__Records from a dataset__.
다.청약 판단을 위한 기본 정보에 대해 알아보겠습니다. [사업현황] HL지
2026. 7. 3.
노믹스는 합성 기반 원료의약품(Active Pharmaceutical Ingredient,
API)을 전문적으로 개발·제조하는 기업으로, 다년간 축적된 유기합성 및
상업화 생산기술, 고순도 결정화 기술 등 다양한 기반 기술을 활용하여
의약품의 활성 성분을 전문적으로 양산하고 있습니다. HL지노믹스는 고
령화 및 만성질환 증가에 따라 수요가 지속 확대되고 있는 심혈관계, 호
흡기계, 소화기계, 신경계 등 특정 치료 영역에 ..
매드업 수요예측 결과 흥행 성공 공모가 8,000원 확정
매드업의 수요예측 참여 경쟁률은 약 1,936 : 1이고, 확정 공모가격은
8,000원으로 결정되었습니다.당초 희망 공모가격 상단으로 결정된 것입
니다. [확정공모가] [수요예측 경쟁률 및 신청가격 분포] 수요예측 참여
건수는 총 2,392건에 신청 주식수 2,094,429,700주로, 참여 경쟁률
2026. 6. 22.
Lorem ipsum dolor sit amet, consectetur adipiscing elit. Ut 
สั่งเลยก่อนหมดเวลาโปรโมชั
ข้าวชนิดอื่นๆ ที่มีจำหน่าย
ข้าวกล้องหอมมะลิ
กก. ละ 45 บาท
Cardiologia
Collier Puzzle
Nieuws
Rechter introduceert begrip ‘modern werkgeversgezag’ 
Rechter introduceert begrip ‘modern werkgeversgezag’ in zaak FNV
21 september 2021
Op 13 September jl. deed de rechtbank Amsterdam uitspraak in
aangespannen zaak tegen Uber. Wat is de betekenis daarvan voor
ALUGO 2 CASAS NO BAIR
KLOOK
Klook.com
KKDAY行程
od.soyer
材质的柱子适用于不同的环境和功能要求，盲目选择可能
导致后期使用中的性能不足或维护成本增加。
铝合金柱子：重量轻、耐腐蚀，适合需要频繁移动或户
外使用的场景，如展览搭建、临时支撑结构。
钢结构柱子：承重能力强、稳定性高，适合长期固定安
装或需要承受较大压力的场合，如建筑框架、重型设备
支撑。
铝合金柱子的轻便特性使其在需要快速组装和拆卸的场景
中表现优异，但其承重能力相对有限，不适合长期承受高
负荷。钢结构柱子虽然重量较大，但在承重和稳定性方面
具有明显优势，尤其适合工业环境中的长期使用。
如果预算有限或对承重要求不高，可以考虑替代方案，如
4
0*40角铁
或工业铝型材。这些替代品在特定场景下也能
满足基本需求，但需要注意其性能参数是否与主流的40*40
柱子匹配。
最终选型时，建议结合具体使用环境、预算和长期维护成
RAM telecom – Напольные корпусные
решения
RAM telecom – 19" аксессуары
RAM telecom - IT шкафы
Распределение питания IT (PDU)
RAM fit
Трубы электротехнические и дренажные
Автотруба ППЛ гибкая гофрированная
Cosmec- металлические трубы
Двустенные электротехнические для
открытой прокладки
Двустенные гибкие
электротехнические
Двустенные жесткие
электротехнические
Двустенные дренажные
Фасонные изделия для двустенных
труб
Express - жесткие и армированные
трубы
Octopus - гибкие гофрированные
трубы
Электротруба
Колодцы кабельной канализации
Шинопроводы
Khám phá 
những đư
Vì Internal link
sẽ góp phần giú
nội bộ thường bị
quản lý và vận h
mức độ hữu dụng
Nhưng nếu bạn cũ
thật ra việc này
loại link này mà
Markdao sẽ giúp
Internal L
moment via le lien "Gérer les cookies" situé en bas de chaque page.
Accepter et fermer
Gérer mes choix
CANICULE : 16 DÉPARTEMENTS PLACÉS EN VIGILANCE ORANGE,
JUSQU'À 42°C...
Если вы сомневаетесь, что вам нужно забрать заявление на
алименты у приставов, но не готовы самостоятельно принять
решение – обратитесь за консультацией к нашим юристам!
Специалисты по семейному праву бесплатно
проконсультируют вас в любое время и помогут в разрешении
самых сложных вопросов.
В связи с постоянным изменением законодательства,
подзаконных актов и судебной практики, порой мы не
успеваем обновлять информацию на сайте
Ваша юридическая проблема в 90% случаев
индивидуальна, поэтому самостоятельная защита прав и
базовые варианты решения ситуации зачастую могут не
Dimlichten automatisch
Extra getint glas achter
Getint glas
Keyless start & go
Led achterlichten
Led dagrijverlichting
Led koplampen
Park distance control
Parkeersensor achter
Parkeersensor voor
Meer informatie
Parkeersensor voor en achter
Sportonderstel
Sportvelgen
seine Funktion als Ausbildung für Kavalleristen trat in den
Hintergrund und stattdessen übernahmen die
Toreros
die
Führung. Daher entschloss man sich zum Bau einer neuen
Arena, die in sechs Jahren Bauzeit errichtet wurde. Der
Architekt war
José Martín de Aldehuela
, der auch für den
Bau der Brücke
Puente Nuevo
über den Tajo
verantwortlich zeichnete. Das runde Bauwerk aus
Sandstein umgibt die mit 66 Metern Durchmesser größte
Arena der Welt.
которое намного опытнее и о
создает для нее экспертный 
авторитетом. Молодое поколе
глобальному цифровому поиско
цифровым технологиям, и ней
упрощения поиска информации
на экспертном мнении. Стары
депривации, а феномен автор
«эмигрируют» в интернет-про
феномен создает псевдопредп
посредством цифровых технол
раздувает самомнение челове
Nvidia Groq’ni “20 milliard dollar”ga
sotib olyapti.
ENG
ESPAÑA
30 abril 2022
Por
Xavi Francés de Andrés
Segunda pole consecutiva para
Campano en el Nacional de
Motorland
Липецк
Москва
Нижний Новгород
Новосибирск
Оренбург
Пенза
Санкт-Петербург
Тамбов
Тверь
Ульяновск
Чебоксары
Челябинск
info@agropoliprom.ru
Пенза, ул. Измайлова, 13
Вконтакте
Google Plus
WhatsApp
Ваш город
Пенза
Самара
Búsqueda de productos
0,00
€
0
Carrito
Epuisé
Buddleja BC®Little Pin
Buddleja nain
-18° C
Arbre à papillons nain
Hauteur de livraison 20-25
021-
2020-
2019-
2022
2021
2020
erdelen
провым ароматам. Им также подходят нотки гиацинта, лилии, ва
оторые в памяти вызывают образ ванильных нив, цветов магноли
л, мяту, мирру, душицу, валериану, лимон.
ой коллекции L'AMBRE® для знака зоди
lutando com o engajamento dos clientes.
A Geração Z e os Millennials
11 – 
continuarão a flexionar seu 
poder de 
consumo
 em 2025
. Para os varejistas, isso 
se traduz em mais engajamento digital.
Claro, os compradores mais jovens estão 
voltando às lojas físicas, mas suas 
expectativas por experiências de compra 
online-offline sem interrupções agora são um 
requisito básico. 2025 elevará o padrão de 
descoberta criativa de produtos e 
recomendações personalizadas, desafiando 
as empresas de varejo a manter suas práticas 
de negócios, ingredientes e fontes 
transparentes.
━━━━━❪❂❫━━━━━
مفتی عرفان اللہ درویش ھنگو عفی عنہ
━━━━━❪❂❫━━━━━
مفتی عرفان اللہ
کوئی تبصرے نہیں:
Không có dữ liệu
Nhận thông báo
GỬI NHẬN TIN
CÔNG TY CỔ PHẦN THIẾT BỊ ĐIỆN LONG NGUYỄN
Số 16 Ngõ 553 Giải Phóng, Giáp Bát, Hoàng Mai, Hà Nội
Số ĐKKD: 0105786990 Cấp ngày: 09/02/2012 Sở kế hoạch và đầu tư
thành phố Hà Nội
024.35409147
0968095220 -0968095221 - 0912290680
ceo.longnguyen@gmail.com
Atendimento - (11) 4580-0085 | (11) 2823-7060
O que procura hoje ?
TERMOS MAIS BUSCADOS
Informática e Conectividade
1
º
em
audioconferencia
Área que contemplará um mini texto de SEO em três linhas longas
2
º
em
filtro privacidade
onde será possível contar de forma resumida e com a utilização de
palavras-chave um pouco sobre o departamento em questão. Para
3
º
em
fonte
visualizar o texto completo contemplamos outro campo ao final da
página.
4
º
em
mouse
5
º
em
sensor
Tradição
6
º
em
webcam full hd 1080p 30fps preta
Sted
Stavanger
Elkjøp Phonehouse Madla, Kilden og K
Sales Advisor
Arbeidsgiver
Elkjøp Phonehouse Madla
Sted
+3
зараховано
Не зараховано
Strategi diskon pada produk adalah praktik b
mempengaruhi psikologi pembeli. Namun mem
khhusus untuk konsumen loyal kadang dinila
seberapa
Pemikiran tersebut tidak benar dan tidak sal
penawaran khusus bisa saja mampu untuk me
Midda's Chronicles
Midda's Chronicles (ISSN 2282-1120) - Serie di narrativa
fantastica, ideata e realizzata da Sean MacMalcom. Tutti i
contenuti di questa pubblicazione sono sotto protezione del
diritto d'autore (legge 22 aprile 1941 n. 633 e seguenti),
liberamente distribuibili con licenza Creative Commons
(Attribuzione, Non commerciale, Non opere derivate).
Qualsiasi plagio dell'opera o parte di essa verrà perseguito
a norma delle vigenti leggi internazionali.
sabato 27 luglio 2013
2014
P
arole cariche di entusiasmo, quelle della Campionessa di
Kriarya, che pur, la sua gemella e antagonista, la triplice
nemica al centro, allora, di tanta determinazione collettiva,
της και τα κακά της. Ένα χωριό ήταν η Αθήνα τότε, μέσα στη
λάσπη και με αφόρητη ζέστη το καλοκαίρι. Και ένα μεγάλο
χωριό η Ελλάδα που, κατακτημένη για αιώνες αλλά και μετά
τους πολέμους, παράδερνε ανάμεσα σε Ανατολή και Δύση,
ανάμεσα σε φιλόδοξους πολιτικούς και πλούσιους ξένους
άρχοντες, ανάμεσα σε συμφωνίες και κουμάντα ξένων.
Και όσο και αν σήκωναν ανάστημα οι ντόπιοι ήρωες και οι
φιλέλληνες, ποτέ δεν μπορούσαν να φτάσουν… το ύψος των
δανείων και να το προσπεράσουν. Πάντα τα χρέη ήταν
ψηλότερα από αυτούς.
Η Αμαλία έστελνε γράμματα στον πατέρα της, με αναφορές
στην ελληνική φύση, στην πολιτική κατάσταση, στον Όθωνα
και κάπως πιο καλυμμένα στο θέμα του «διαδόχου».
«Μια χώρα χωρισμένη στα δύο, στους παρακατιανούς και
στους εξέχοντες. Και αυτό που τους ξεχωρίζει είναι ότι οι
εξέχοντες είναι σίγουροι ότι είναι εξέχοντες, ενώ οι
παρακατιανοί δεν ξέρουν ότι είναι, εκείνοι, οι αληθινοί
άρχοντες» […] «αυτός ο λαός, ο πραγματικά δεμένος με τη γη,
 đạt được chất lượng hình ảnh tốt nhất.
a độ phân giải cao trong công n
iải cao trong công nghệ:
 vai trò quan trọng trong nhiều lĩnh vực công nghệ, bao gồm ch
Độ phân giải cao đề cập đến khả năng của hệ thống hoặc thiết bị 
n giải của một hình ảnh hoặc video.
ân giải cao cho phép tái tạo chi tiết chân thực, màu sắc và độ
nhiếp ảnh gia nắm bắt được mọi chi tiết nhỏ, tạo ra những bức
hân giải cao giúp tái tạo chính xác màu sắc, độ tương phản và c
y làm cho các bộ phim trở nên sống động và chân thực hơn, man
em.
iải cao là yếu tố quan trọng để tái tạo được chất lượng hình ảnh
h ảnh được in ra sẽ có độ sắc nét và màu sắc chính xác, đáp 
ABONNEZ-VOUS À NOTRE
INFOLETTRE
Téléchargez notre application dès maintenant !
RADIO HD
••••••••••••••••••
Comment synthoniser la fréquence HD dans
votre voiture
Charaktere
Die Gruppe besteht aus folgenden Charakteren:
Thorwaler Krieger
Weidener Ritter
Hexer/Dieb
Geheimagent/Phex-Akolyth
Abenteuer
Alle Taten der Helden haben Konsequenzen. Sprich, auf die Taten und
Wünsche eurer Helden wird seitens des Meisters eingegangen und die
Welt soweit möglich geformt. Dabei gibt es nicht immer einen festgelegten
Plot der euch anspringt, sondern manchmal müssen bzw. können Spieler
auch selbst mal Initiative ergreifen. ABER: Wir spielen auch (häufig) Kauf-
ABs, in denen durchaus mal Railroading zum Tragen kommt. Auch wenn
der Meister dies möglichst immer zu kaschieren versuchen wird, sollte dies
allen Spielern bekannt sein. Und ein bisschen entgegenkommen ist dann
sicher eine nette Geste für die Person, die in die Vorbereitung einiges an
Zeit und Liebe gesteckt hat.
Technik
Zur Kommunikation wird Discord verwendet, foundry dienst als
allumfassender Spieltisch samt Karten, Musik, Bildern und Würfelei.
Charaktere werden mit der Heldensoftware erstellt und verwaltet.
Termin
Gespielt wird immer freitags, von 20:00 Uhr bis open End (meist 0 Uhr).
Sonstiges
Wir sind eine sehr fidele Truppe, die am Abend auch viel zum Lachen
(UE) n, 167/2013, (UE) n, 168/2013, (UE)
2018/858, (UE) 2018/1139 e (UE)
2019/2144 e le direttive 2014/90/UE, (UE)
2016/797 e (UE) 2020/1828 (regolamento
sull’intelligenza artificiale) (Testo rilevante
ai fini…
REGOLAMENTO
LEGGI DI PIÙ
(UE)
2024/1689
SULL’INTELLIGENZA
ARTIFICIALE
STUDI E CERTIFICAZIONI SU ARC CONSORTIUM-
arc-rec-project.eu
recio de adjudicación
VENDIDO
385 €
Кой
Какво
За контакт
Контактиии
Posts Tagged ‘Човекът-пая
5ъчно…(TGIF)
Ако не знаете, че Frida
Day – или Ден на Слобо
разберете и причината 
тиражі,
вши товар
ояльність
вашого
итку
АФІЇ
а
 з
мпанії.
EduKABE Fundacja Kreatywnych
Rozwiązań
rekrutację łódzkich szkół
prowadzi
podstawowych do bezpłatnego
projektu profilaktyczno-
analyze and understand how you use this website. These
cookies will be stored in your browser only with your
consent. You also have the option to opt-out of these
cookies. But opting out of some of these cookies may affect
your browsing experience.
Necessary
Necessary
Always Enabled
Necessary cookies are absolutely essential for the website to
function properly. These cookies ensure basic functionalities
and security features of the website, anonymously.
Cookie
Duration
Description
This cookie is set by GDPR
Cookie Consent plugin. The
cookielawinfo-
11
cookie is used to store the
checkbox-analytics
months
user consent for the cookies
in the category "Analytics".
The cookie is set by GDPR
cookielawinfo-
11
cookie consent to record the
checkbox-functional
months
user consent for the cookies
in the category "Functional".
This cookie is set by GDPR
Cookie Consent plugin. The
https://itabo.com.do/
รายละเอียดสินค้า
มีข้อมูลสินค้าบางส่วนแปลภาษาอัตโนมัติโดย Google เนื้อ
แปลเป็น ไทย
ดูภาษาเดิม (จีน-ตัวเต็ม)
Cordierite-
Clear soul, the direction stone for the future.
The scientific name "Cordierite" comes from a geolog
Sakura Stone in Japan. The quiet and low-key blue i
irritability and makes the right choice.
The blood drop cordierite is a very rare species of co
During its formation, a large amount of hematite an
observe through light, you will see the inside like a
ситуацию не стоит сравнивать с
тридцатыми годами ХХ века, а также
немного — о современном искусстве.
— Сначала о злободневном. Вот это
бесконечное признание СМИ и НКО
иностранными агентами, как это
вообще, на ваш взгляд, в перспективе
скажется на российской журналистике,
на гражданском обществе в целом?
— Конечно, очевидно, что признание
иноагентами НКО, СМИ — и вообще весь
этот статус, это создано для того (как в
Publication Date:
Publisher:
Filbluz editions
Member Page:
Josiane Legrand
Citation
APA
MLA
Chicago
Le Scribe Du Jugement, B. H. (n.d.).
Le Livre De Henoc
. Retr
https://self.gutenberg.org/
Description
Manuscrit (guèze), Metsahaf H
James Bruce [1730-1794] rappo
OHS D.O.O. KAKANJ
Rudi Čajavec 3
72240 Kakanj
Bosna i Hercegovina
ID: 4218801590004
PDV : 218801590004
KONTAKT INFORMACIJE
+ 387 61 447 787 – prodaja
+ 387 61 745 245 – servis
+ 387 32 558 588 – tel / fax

__HOW TO COMPLETE THIS TASK__. Filter the entries above and keep only the lines with the word "trong".

__RESPONSE TO THE TASK__.
a độ phân giải cao trong công n
iải cao trong công nghệ:
 vai trò quan trọng trong nhiều lĩnh vực công nghệ, bao gồm ch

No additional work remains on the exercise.